Why did someone who didn’t really need the money and had serious and reasonable questions about the tendency of startups, both in and outside the regenerative space, to keep raising money, ended up raising funding? Not in a traditional, potentially extractive way, but a revenue share, and service fee, and a cap.

Joachim Ewechu and Hannes Van den Eeckhout – Why Uganda is the best place for a locally owned regenerative agriculture revolution

A conversation with Joachim Ewechu and Hannes Van den Eeckhout, co-founders of Rootical, a start-up studio that enables purpose-driven entrepreneurs in Uganda to build and own their regenerative agri-food companies. We talk about why Uganda is the place to launch and build agroecology, regenerative agriculture, and food companies, why Uganda enjoys political support for agroecology, the importance of different steward-type ownership models, the importance of different investment models, and more.

Heather Terry – If you sit in a boardroom, you have the responsibility and obligation to visit the farm where the food is produced

A conversation with Heather Terry, CEO and founder of GoodSam Foods, about how an exit from a chocolate company led to a female-led consumer goods company, how education of consumers is key, networks vs. chains, multi-crop buying, and much more.

Every CEO and high-ranking manager working in food companies should be obligated to visit the farms and farmers they source from. So many decisions in the board rooms would be taken differently.

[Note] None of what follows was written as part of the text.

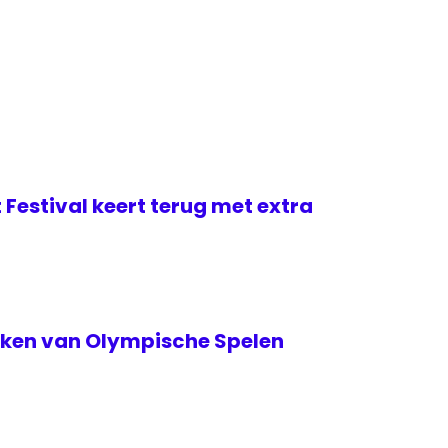
 Festival keert terug met extra
teken van Olympische Spelen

With Heather we dig into a story of a company about how an exit in a chocolate company led to a female led consumer good company focussing on chocolate, coffee, nuts and dried fruits. Preferably sourced from the same farmers paying them 2 to 3 times as much, marketed and sold throughout the US in Whole Foods and online and only being 2 years old. How is that possible? And why, according to Heather, is this the only way forward?

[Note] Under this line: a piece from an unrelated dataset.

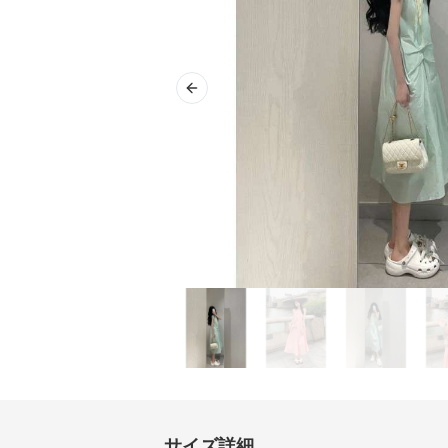
Previous slide
サイズ詳細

Martin Reiter – Why regen hasn’t produced Steve Jobs yet and how to build a modern Nestlé

A conversation with Martin Reiter, former senior manager at Airbnb and Wayfair, and prior to this at McKinsey and Groupon, about what excites him about regeneration, where are the Steve Jobs and Elon Musk of regenerative agriculture going to build companies, and how can we help more talent flow into the space?

REGENERATIVE MIND – Emma Chow and Calla Rose Ostrander – In our healing is our evolution as a society

Emma Chow and Calla Rose Ostrander explore the regenerative mindset and the importance of integrating human behaviours into natural cycles, recognising abundance and the physical capacity for healing, burnout, the perception of time scarcity, prioritising regenerative activities, and much more.